私の場合は逆に背中がピンと張った、姿勢のいい緘黙症児でした。この頃から意識して背筋を伸ばすようにしていたからですが、学校に行くと極端に緊張してしまったことも関係していたのだろうと思います。

その後もずっと姿勢を伸ばして席に座る学校生活が続いたたため、いつしか「富重君は姿勢がいい」と褒められるようになってしまいました。大学に入ってからも、「剣道でも習っているの」と聞かれたり、講義室の後ろの座席に座っていた見知らぬ女子学生に「姿勢いいね」と褒められて喜んだりしています。
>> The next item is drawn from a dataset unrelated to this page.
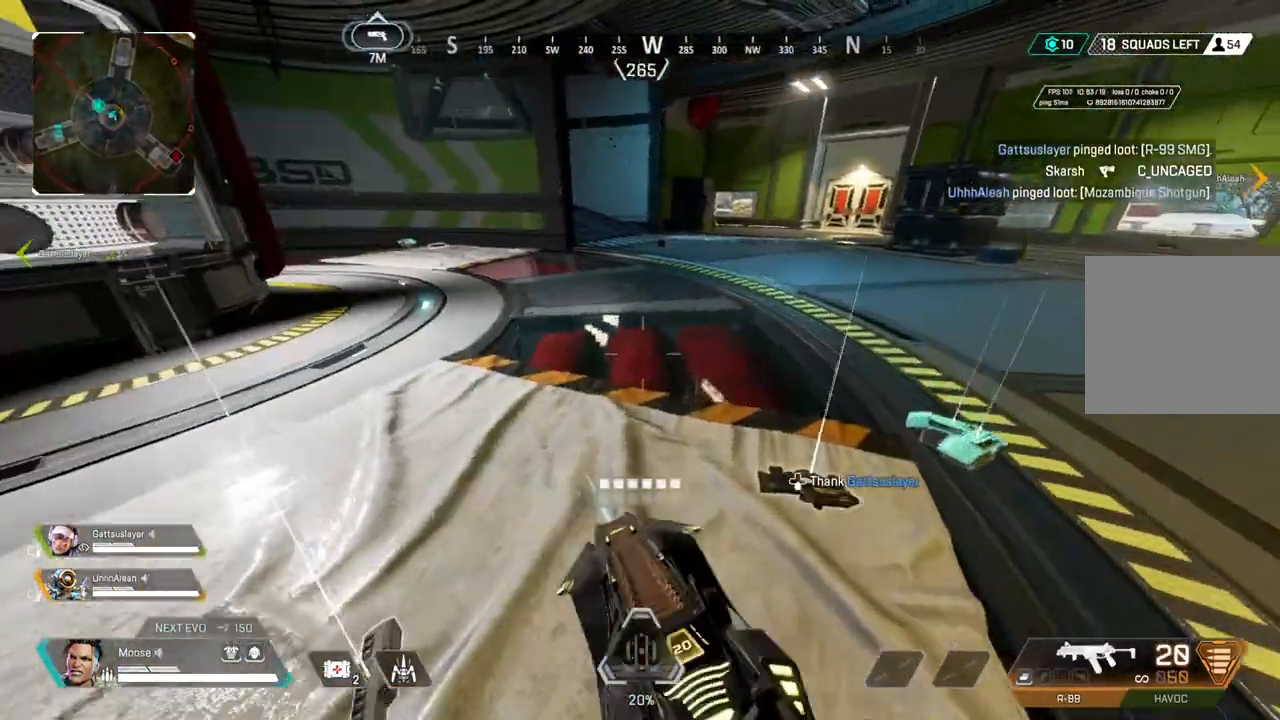
{"buttons": [], "left_stick": "up", "right_stick": "center", "events": [[67, "TRIANGLE", "down"], [133, "TRIANGLE", "up"]]}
大学卒業後は人と会う機会が少なく、よく分かりません。

■ 場面緘黙症を治すためにどんな努力をしてきたか?

これまで主に書いてきた私の姿は、場面緘黙症という、いわば与えられた条件の中で、どう生きてきたかということでした。

では、自ら主体的に与えられた条件を変えよう、つまり自分の力で場面緘黙症を治そうと努力しなかったのか、と言われれば必ずしもそうではありません(ただ、こうしたことは控えめに書くのが美徳だろうとは思います)。

この頃の私は、学校で話せないことだけでなく、不安が強いこと、極端に緊張してしまうことを問題視していました。しかし、「場面緘黙症」のことは知らず(親も、もしかすると先生も知らず)、自分が学校で話せないのは性格の問題だと考えていました。

そして、私がこんな性格なのは「根性」が足りないからではないかとも考えました(子どもなりにそう考えました)。そのため、体育の授業は、苦手で嫌いだったにもかかわらず、一生懸命やっていました。しかし、こんなことで、場面緘黙症が治るはずがありません。

思い切って声を出してみる練習をしてみようかと思い、試みたこともあります。しかし、これはうまくいきませんでした。そもそも、声を出そうにも出せないのが場面緘黙症です。この方法がとれるようになったのは、私の緘黙症状がだいぶ改善してから、具体的には大学に入ってからです。

今にして思えば、当時の私は、緘黙を治そうとする努力は足りなかったと思います。ただ、緘黙症状があると、自分から積極的に行動する、環境に働きかけるのは、とても難しいです。これは、緘黙が治った今だからこそ分かります。また、学校で話せない症状は、そもそも治そうと努力して治せる類のものかということも、当時の私には分かりませんでした。そして、果たして今の自分を変えるべきなのか、それとも今の自分を大事にしてよいのかという迷いもありました(以上、努力不足の弁解でした)。

いずれにせよ、この頃の緘黙経験は私の大きな劣等感になりました。そしてこの頃から、劣等感をバネに生きる私の人生が始まったのでした。